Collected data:
· · ·

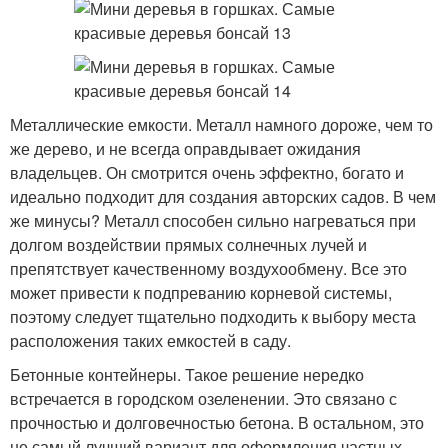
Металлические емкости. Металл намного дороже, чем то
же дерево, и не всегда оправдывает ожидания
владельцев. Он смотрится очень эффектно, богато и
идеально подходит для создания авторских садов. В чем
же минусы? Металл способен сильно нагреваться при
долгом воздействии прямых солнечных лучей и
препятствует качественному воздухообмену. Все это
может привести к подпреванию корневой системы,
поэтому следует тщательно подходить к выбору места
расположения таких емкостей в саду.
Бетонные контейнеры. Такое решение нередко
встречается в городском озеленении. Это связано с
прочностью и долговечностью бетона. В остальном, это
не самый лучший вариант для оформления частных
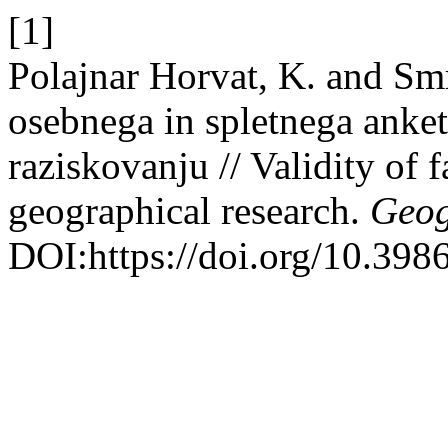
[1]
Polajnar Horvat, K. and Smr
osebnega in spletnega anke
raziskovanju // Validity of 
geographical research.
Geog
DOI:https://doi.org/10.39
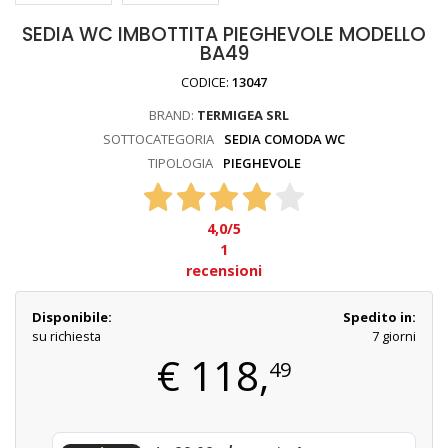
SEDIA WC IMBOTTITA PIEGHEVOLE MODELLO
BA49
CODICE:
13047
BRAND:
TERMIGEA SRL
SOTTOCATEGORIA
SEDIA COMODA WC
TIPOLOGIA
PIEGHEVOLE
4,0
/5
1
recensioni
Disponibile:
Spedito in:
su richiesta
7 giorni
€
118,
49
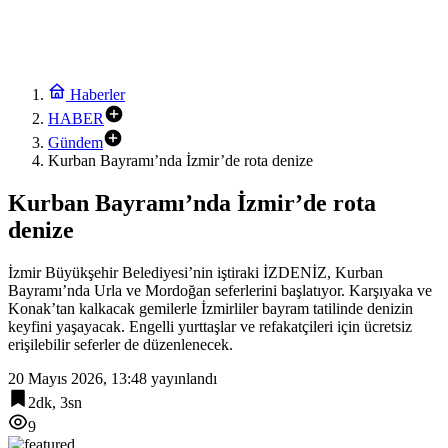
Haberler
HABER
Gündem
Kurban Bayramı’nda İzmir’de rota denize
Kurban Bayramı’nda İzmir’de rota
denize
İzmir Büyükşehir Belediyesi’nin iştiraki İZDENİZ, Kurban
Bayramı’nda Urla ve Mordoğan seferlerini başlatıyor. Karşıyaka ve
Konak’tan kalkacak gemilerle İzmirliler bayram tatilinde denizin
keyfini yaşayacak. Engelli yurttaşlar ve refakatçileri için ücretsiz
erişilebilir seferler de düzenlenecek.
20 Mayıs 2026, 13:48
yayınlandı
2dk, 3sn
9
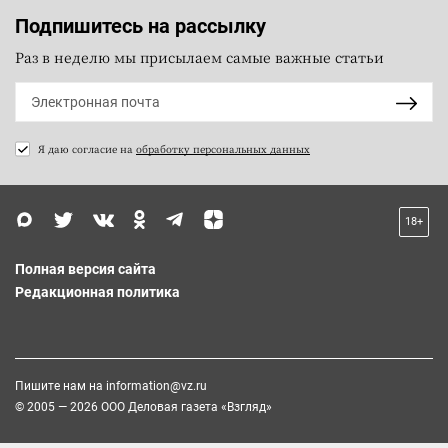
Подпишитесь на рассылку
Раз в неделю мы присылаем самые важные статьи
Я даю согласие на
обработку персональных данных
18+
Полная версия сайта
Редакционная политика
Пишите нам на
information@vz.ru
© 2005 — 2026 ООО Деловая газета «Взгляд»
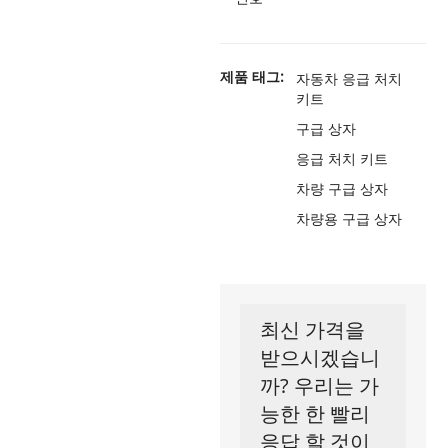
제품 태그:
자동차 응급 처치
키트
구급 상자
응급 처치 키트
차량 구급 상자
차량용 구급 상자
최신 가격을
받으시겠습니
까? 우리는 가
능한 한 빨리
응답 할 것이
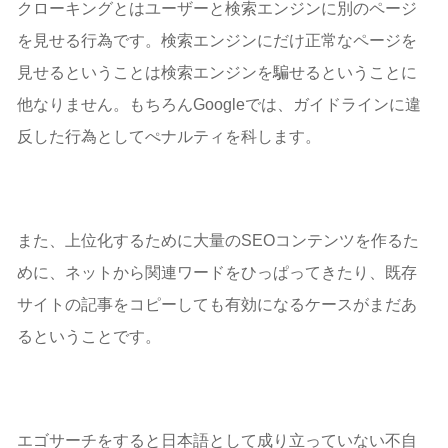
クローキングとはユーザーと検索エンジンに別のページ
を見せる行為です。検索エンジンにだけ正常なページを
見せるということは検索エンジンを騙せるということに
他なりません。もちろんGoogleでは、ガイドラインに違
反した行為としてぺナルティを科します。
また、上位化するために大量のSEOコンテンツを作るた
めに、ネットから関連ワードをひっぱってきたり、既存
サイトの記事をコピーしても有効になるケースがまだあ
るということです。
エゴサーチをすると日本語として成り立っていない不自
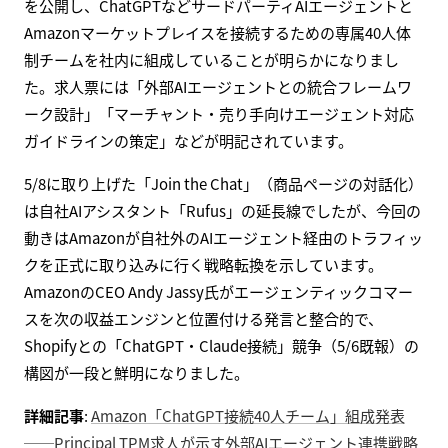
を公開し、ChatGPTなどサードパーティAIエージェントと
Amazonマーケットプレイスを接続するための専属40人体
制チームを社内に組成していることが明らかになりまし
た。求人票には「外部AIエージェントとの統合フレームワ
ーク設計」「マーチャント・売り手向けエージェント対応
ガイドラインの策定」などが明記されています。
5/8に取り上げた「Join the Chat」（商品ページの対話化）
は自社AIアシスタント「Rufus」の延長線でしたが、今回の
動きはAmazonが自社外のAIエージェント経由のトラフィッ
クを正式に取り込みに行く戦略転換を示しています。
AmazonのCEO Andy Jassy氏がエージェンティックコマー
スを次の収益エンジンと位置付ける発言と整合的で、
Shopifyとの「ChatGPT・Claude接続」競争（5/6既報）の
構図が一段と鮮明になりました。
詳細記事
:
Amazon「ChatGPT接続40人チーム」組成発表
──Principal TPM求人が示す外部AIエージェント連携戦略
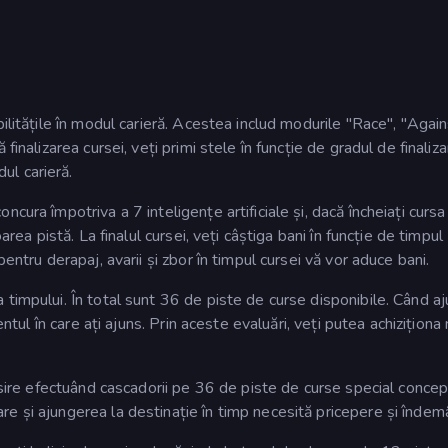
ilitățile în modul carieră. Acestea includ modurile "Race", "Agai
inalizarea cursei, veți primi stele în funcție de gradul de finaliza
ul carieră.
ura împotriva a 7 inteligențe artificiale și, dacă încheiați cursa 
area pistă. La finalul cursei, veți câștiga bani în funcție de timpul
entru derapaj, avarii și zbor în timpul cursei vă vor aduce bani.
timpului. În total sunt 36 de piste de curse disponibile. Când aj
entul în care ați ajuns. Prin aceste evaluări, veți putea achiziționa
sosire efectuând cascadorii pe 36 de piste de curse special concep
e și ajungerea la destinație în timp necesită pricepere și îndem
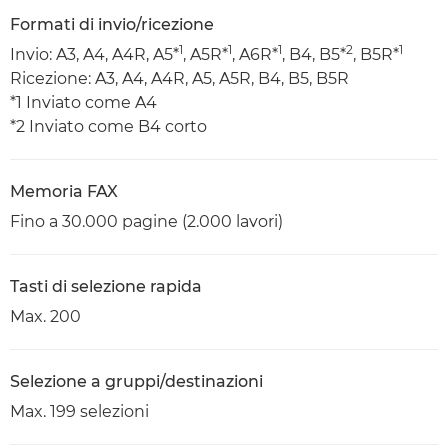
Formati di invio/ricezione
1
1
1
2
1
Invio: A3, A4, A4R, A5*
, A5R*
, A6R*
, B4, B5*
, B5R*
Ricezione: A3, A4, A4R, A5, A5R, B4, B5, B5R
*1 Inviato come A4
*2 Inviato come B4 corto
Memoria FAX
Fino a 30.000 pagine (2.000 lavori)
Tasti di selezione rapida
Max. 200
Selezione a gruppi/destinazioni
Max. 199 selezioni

· · ·

Without the pictures, write out every entry exactly as it appears.

Металлические емкости. Металл намного дороже, чем то
же дерево, и не всегда оправдывает ожидания
владельцев. Он смотрится очень эффектно, богато и
идеально подходит для создания авторских садов. В чем
же минусы? Металл способен сильно нагреваться при
долгом воздействии прямых солнечных лучей и
препятствует качественному воздухообмену. Все это
может привести к подпреванию корневой системы,
поэтому следует тщательно подходить к выбору места
расположения таких емкостей в саду.
Бетонные контейнеры. Такое решение нередко
встречается в городском озеленении. Это связано с
прочностью и долговечностью бетона. В остальном, это
не самый лучший вариант для оформления частных
[1]
Polajnar Horvat, K. and Smr
osebnega in spletnega anke
raziskovanju // Validity of 
geographical research.
Geog
DOI:https://doi.org/10.39
SEDIA WC IMBOTTITA PIEGHEVOLE MODELLO
BA49
CODICE:
13047
BRAND:
TERMIGEA SRL
SOTTOCATEGORIA
SEDIA COMODA WC
TIPOLOGIA
PIEGHEVOLE
4,0
/5
1
recensioni
Disponibile:
Spedito in:
su richiesta
7 giorni
€
118,
49
Haberler
HABER
Gündem
Kurban Bayramı’nda İzmir’de rota denize
Kurban Bayramı’nda İzmir’de rota
denize
İzmir Büyükşehir Belediyesi’nin iştiraki İZDENİZ, Kurban
Bayramı’nda Urla ve Mordoğan seferlerini başlatıyor. Karşıyaka ve
Konak’tan kalkacak gemilerle İzmirliler bayram tatilinde denizin
keyfini yaşayacak. Engelli yurttaşlar ve refakatçileri için ücretsiz
erişilebilir seferler de düzenlenecek.
20 Mayıs 2026, 13:48
yayınlandı
2dk, 3sn
9
Подпишитесь на рассылку
Раз в неделю мы присылаем самые важные статьи
Я даю согласие на
обработку персональных данных
18+
Полная версия сайта
Редакционная политика
Пишите нам на
information@vz.ru
© 2005 — 2026 ООО Деловая газета «Взгляд»
제품 태그:
자동차 응급 처치
키트
구급 상자
응급 처치 키트
차량 구급 상자
차량용 구급 상자
최신 가격을
받으시겠습니
까? 우리는 가
능한 한 빨리
응답 할 것이
クローキングとはユーザーと検索エンジンに別のページ
を見せる行為です。検索エンジンにだけ正常なページを
見せるということは検索エンジンを騙せるということに
他なりません。もちろんGoogleでは、ガイドラインに違
反した行為としてぺナルティを科します。
また、上位化するために大量のSEOコンテンツを作るた
めに、ネットから関連ワードをひっぱってきたり、既存
サイトの記事をコピーしても有効になるケースがまだあ
るということです。
エゴサーチをすると日本語として成り立っていない不自
を公開し、ChatGPTなどサードパーティAIエージェントと
Amazonマーケットプレイスを接続するための専属40人体
制チームを社内に組成していることが明らかになりまし
た。求人票には「外部AIエージェントとの統合フレームワ
ーク設計」「マーチャント・売り手向けエージェント対応
ガイドラインの策定」などが明記されています。
5/8に取り上げた「Join the Chat」（商品ページの対話化）
は自社AIアシスタント「Rufus」の延長線でしたが、今回の
動きはAmazonが自社外のAIエージェント経由のトラフィッ
クを正式に取り込みに行く戦略転換を示しています。
AmazonのCEO Andy Jassy氏がエージェンティックコマー
スを次の収益エンジンと位置付ける発言と整合的で、
Shopifyとの「ChatGPT・Claude接続」競争（5/6既報）の
構図が一段と鮮明になりました。
詳細記事
:
Amazon「ChatGPT接続40人チーム」組成発表
──Principal TPM求人が示す外部AIエージェント連携戦略
ilitățile în modul carieră. Acestea includ modurile "Race", "Agai
inalizarea cursei, veți primi stele în funcție de gradul de finaliza
ul carieră.
ura împotriva a 7 inteligențe artificiale și, dacă încheiați cursa 
area pistă. La finalul cursei, veți câștiga bani în funcție de timpul
entru derapaj, avarii și zbor în timpul cursei vă vor aduce bani.
timpului. În total sunt 36 de piste de curse disponibile. Când aj
entul în care ați ajuns. Prin aceste evaluări, veți putea achiziționa
sosire efectuând cascadorii pe 36 de piste de curse special concep
e și ajungerea la destinație în timp necesită pricepere și îndem
Formati di invio/ricezione
1
1
1
2
1
Invio: A3, A4, A4R, A5*
, A5R*
, A6R*
, B4, B5*
, B5R*
Ricezione: A3, A4, A4R, A5, A5R, B4, B5, B5R
*1 Inviato come A4
*2 Inviato come B4 corto
Memoria FAX
Fino a 30.000 pagine (2.000 lavori)
Tasti di selezione rapida
Max. 200
Selezione a gruppi/destinazioni
Max. 199 selezioni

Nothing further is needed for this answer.